Task prompt: The word "text" marks the lines you need; copy each of them from the data.

Entries shown:
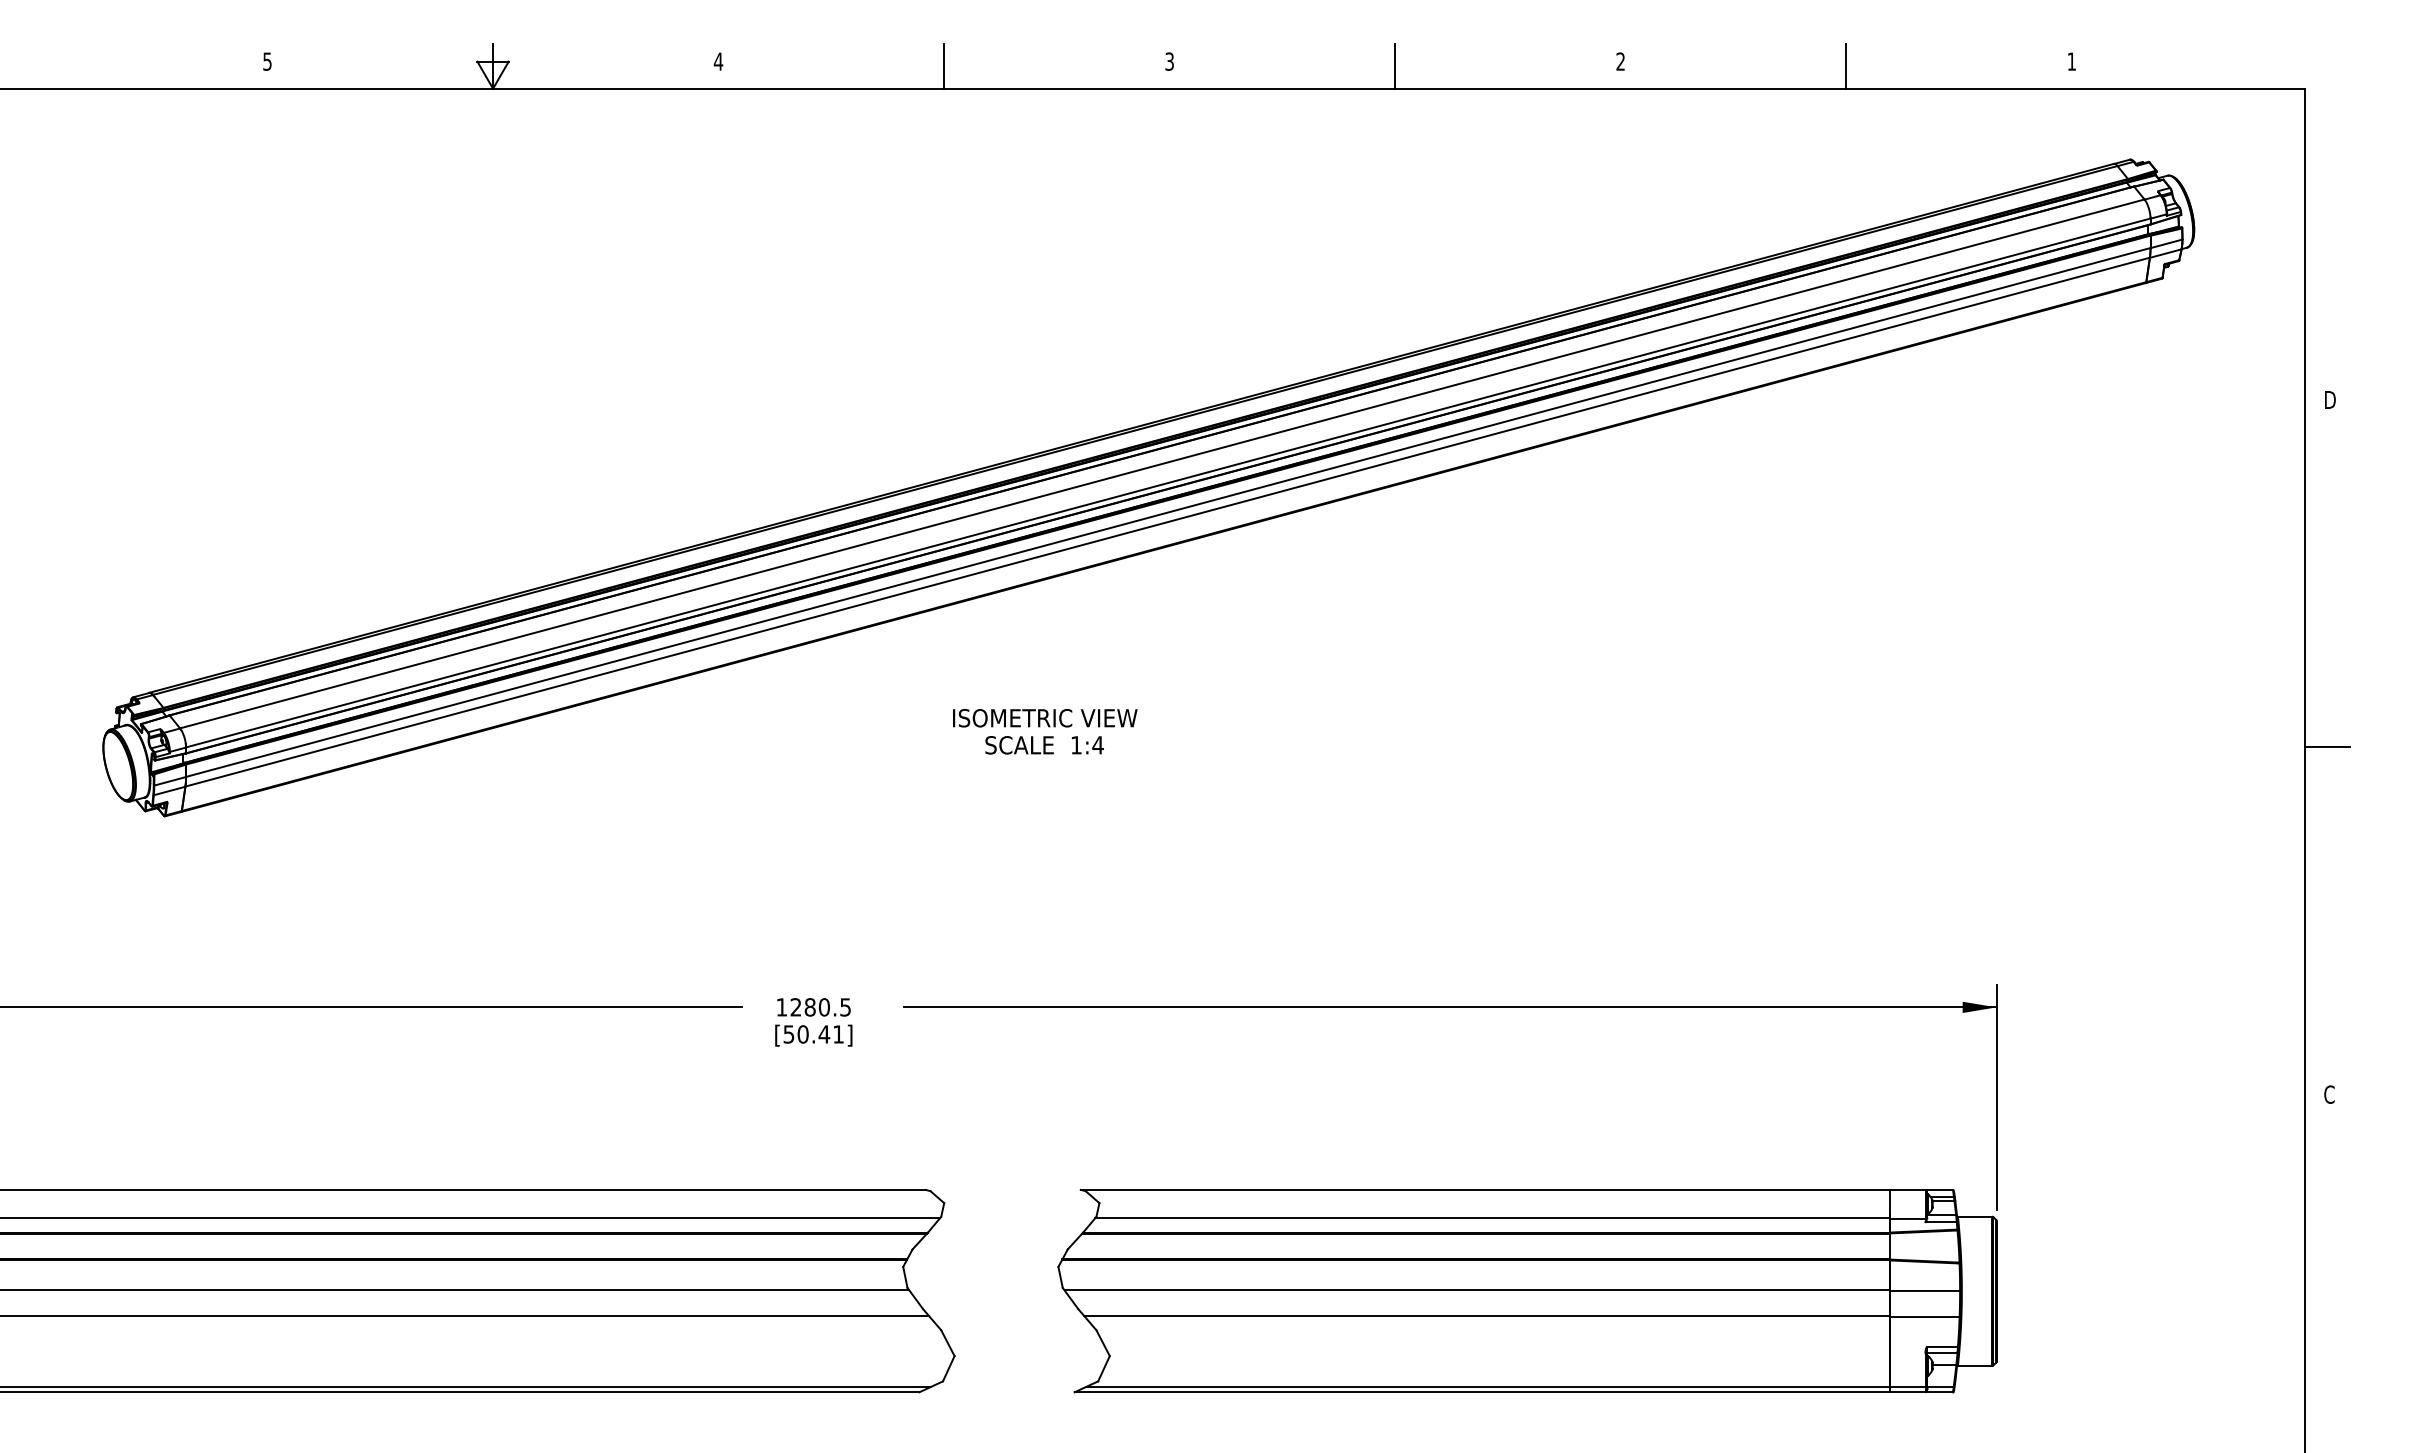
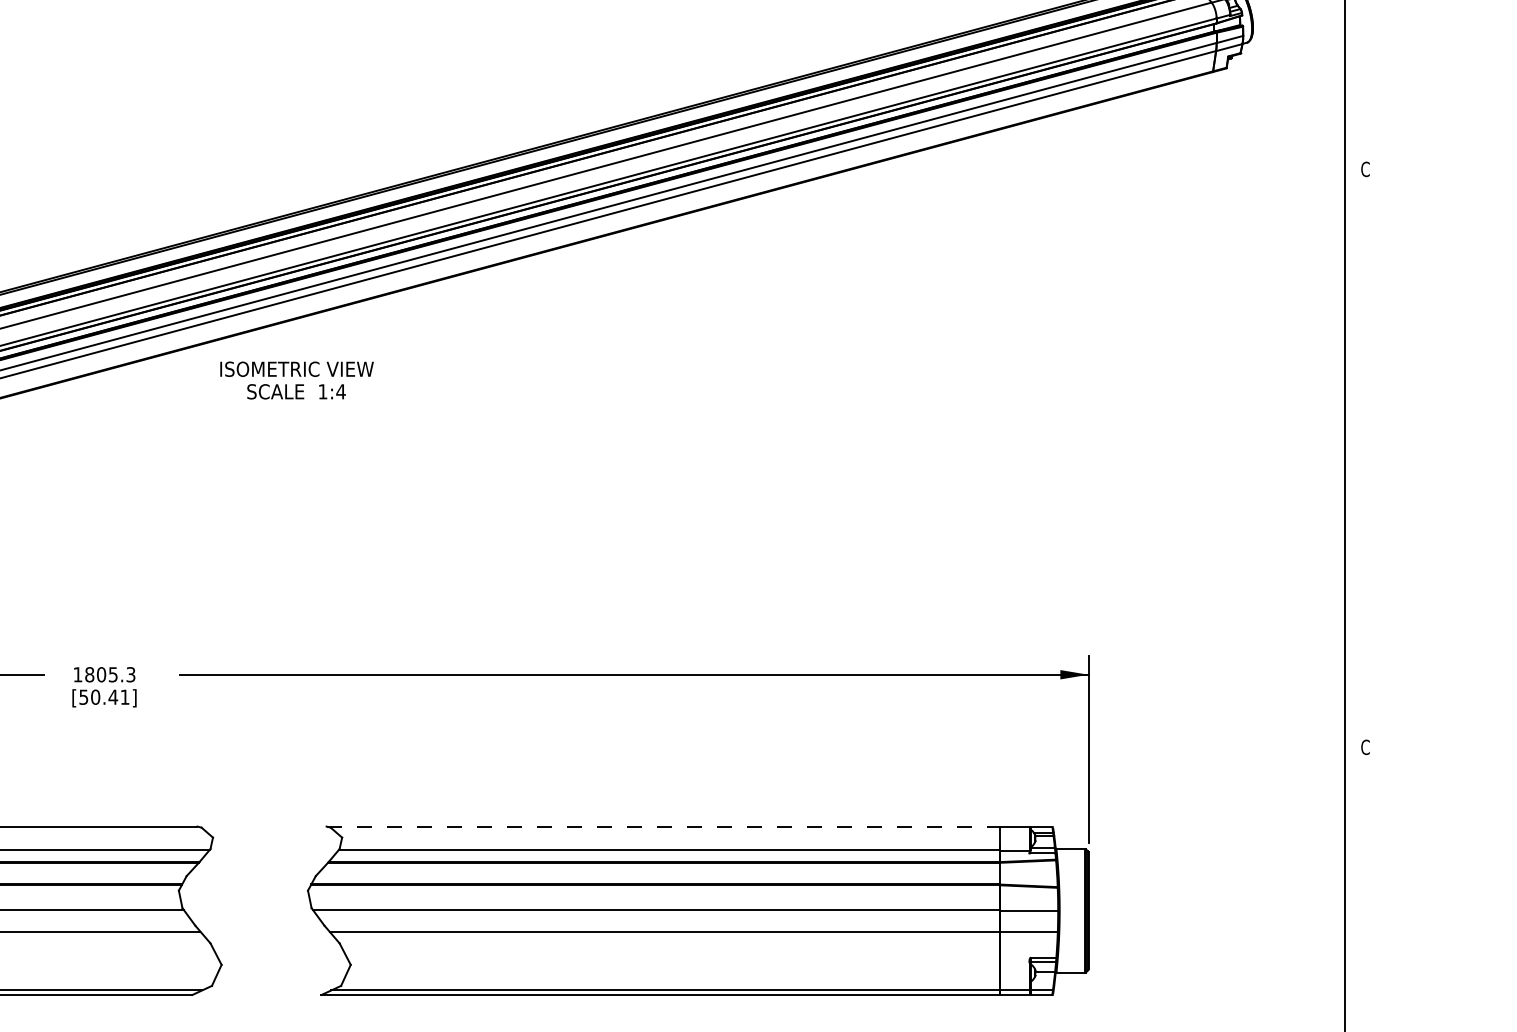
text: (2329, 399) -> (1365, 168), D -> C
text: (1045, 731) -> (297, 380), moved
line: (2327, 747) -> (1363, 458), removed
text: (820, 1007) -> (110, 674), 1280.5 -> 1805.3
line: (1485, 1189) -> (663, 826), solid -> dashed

Your solution:
text: (2329, 399) -> (1365, 168), D -> C
text: (1045, 731) -> (297, 380), moved
text: (820, 1007) -> (110, 674), 1280.5 -> 1805.3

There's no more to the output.